VOS CONSIGNES
Modifiez l'extrait sur la comète de Halley en recopiant tout ce qui va de « De fait, bien » jusqu'à « réflecteur de locomotive. », et remplacez-y « locomotive » par « tramway ».

EXTRAIT CHOISI
--- --- ---
Un grand nombre d’astronomes amateurs ont téléphoné à La Patrie pour nous annoncer que la comète de Halley, que l’on croyait à jamais perdue, était retrouvée et qu’elle était visible à l’œil nu — tête et queue — à un point quelque part au nord de l’ouest de l’horizon, comme qui dirait au-dessus de l’Académie du Plateau.
De fait, bien qu’elle filât à une vitesse de 1583 milles à la minute, elle ne paraissait pas précipiter ses mouvements et elle fut visible entre huit heures et dix heures et demie, alors qu’elle disparut dans un groupe de nuages. Moins brillante que dans le ciel de l’est, elle était cependant assez glorieuse pour se laisser distinguer entre les autres étoiles, sa teinte étant plus vaporeuse dans l’arc de sa queue couvrant, en éventail, une bonne partie de la voûte céleste, sa tête paraissant à l’œil nu de la grosseur d’une tête d’enfant et, à l’aide de bons verres, prenant l’aspect d’un réflecteur de locomotive.
--- --- ---
DONNÉES ÉTUDIÉES
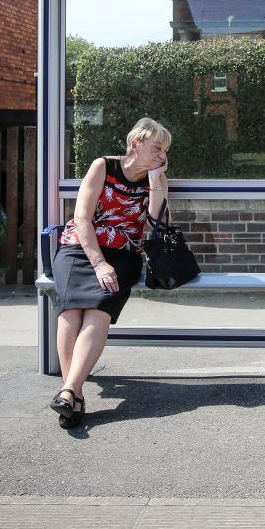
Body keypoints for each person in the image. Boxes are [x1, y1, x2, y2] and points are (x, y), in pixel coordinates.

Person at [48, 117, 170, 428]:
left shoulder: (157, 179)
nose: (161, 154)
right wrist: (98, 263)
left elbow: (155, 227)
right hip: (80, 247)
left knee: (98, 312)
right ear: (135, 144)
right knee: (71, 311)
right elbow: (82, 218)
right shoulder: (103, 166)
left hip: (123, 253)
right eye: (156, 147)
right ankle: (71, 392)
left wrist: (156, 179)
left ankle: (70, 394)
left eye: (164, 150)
--- --- ---
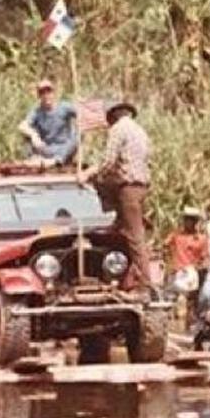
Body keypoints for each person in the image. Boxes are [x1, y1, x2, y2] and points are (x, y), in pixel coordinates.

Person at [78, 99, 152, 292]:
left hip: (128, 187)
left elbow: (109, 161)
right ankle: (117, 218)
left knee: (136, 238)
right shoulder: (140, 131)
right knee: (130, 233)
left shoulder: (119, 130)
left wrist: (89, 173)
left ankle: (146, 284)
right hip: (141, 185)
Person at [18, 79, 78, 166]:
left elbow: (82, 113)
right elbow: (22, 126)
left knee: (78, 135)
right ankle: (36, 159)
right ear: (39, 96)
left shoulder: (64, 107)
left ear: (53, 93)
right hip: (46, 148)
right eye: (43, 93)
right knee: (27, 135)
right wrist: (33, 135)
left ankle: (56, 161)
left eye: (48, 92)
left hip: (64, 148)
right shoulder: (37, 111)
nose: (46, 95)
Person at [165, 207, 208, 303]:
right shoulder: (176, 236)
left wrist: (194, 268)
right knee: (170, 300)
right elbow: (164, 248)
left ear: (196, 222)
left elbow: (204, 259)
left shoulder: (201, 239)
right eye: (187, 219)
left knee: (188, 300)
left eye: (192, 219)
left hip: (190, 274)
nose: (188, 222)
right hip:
--- --- ---
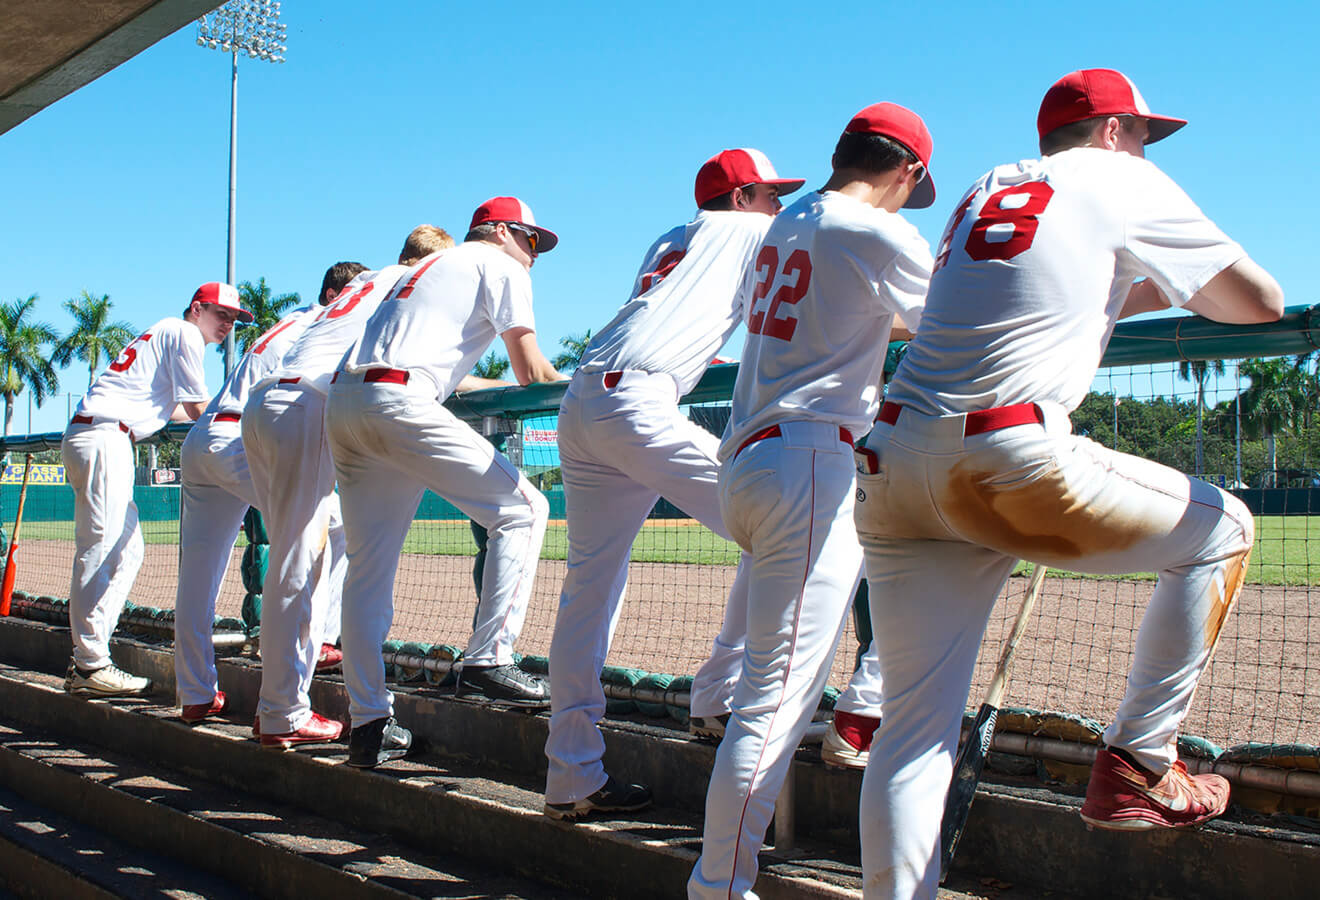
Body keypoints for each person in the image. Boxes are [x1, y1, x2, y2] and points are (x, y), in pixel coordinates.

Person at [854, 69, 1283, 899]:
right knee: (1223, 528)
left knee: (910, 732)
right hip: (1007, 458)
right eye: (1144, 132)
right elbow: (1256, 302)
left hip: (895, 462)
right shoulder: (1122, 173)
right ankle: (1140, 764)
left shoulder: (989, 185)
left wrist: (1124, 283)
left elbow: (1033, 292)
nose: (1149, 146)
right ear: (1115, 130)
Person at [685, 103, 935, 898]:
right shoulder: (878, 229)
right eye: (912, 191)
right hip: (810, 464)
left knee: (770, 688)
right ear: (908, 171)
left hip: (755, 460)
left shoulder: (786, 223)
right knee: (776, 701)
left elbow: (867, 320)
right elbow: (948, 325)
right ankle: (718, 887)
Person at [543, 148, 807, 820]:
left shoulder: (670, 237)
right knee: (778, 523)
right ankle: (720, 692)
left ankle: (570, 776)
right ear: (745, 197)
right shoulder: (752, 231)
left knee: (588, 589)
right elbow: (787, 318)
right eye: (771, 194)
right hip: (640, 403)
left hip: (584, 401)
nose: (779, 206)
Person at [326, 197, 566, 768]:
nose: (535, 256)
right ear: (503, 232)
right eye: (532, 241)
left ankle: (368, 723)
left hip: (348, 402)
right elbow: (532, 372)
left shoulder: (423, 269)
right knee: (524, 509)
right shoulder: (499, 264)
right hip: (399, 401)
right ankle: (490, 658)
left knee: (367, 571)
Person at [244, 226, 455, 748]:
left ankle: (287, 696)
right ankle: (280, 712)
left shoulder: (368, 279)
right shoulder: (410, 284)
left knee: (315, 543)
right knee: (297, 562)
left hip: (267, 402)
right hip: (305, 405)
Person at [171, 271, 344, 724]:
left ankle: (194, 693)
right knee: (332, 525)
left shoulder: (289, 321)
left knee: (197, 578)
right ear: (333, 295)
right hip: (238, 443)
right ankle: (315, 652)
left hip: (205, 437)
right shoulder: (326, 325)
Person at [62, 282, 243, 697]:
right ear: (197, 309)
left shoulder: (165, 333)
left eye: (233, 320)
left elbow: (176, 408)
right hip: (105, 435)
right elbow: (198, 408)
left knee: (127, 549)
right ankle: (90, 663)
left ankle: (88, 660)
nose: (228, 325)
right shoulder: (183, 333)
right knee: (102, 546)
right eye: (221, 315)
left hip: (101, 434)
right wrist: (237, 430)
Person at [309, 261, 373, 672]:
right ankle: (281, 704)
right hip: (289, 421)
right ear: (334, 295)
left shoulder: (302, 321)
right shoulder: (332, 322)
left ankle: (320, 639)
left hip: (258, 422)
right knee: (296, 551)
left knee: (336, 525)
--- --- ---
RÉPONSE ATTENDUE
De fait, bien qu’elle filât à une vitesse de 1583 milles à la minute, elle ne paraissait pas précipiter ses mouvements et elle fut visible entre huit heures et dix heures et demie, alors qu’elle disparut dans un groupe de nuages. Moins brillante que dans le ciel de l’est, elle était cependant assez glorieuse pour se laisser distinguer entre les autres étoiles, sa teinte étant plus vaporeuse dans l’arc de sa queue couvrant, en éventail, une bonne partie de la voûte céleste, sa tête paraissant à l’œil nu de la grosseur d’une tête d’enfant et, à l’aide de bons verres, prenant l’aspect d’un réflecteur de tramway.